Re: Generic creation of a symblic link
Re: Generic creation of a symblic link
- Subject: Re: Generic creation of a symblic link
- From: James Bucanek <email@hidden>
- Date: Fri, 12 Oct 2012 00:04:59 -0700
Shantonu Sen <mailto:email@hidden> wrote (Thursday, October
11, 2012 5:55 PM -0700):
So, Um. What are you trying to do. There is no semantic in OS X for rewriting
symlink targets without recreating the symlink.
I'm discovering that. :P
I'm author of a backup utility. This was originally written
using the Carbon APIs. In that API, I could open and read any
file, including symlinks. To restore a symlink, I would create a
file of the correct type, open it, rewrite the original
contents, and lo and behold a restored symlink would appear in
the filesystem--just like any other file.
With the Carbon APIs deprecated, I'm rewriting all of my file
handling to use the BSD APIs. Clearly, there's a serious
impedance mismatch between the two, and it's now obvious that
the Carbon framework was doing a lot of slight of hand behind
the scenes. What I'm doing now is trying to figure out what that
was so I can perform the same actions with the BSD APIs.
The point where I've gone off the rails today is assuming that
there was an analog to reading and writing a symlink directly
(as if it was a regular file), because the Carbon APIs would
allow one to do that. This was reinforced by the open()

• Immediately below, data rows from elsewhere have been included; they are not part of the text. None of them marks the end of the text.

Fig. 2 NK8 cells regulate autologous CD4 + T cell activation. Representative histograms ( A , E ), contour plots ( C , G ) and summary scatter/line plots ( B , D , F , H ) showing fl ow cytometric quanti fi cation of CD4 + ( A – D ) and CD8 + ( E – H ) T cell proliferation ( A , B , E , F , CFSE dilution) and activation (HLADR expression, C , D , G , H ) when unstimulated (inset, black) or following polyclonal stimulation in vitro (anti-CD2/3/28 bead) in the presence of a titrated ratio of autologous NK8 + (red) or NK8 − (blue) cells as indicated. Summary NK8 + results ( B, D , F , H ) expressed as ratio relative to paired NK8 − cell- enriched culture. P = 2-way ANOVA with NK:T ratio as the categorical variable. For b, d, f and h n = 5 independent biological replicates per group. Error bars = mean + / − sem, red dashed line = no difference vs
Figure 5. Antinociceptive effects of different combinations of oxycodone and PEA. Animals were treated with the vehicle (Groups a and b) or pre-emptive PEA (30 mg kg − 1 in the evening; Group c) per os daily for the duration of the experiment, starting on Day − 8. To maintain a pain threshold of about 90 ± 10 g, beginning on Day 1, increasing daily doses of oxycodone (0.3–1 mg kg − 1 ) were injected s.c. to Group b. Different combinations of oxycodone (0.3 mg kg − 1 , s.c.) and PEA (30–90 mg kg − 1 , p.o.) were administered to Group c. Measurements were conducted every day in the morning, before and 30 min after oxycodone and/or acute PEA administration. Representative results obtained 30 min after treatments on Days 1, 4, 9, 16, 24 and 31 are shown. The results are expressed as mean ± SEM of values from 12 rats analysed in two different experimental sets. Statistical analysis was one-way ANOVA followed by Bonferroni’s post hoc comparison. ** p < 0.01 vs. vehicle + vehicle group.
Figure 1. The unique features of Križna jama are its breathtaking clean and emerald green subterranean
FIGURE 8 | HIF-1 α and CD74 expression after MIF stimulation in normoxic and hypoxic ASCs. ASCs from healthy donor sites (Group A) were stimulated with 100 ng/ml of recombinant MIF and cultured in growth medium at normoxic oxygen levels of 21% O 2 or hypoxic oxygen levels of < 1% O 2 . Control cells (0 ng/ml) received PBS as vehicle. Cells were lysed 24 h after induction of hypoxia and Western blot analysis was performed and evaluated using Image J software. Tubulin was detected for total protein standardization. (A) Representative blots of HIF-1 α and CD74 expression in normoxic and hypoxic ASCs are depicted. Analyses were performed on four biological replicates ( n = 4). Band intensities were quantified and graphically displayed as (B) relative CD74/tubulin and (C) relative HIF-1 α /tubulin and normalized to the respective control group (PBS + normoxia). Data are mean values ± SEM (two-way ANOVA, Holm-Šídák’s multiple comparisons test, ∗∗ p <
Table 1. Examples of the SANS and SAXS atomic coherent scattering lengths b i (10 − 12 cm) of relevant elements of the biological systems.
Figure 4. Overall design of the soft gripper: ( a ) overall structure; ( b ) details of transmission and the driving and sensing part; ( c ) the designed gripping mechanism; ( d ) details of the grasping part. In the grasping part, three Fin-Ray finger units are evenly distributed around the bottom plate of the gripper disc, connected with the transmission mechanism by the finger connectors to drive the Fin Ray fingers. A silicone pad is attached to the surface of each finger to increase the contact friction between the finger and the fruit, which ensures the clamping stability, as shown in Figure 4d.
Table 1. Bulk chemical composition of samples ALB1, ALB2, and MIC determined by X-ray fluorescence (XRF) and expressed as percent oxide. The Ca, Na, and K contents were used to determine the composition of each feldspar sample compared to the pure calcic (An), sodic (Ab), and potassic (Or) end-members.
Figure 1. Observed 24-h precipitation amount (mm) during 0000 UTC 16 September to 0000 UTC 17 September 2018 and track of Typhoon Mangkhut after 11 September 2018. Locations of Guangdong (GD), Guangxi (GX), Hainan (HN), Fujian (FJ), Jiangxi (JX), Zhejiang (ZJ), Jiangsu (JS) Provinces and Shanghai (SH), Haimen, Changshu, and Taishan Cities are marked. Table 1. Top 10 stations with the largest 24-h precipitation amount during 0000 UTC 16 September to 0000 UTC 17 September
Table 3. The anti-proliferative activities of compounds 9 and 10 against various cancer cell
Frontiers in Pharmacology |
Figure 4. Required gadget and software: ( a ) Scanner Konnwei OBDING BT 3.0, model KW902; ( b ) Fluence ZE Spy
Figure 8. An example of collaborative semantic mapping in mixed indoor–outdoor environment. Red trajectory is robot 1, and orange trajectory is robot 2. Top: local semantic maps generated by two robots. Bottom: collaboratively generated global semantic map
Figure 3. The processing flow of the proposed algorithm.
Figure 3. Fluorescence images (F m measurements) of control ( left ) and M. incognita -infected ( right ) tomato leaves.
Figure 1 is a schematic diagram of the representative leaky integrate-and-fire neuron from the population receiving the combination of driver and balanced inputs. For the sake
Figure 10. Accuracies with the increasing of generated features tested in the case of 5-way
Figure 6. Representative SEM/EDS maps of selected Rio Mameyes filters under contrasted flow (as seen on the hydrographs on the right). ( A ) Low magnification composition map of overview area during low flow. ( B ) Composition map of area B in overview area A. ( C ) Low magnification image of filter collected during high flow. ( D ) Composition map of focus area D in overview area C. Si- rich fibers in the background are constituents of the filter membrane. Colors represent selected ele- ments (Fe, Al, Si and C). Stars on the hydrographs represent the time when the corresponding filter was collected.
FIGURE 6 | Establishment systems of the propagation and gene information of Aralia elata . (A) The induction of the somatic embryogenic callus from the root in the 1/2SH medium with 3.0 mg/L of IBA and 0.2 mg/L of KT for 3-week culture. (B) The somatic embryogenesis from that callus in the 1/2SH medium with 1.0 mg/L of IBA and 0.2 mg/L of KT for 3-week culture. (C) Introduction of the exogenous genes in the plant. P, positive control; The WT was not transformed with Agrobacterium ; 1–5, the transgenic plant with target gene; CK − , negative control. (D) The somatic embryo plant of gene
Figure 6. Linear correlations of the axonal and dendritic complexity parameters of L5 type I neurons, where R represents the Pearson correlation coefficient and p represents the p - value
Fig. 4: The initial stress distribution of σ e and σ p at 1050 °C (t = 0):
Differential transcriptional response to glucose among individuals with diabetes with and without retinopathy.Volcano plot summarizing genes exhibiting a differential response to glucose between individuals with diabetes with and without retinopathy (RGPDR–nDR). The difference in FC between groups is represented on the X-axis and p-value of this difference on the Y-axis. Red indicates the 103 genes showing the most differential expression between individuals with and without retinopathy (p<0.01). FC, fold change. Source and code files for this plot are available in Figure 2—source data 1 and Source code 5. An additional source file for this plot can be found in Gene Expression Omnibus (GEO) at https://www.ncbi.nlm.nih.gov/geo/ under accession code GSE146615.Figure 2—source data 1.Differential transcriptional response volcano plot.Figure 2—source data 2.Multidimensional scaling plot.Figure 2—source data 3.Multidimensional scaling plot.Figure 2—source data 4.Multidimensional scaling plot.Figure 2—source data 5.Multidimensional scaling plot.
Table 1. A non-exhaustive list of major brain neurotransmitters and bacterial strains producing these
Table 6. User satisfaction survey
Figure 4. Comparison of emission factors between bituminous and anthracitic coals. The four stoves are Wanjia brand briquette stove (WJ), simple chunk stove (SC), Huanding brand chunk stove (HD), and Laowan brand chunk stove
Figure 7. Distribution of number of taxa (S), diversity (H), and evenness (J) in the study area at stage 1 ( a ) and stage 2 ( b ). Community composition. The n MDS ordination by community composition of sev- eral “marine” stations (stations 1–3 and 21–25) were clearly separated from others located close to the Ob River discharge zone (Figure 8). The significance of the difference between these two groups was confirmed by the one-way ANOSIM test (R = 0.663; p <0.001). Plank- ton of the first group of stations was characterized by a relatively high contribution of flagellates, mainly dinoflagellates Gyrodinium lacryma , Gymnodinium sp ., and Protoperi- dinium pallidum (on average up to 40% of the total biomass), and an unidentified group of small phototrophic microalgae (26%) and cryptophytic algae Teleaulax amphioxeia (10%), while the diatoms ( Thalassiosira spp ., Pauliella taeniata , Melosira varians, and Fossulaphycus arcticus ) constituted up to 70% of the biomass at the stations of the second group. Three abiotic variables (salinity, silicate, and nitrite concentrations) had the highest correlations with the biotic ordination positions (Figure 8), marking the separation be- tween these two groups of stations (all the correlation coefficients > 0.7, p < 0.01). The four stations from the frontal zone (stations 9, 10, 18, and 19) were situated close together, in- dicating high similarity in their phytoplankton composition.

command's documentation that states the O_SYMLINK flag would
allow direct access to the symlink file itself:
If O_SYMLINK is used in the mask and the target file passed
to open() is a symbolic
link then the open() will be for the symbolic link itself,
not what it links to.
But after writing some test programs this afternoon, I find
that's not true at all. Sure, you can open the symlink file, but
then you can't do anything with it. read() and write() return
EPERM errors.
So clearly I'm going to have to treat symbolic links completely
differently than regular files. That's no big deal for my code,
it's just been a meandering road to get there.
As of now, it would appear that the only way to read the
contents of a symbolic link is using the readlink() function,
and the only way to write one is to use symlink().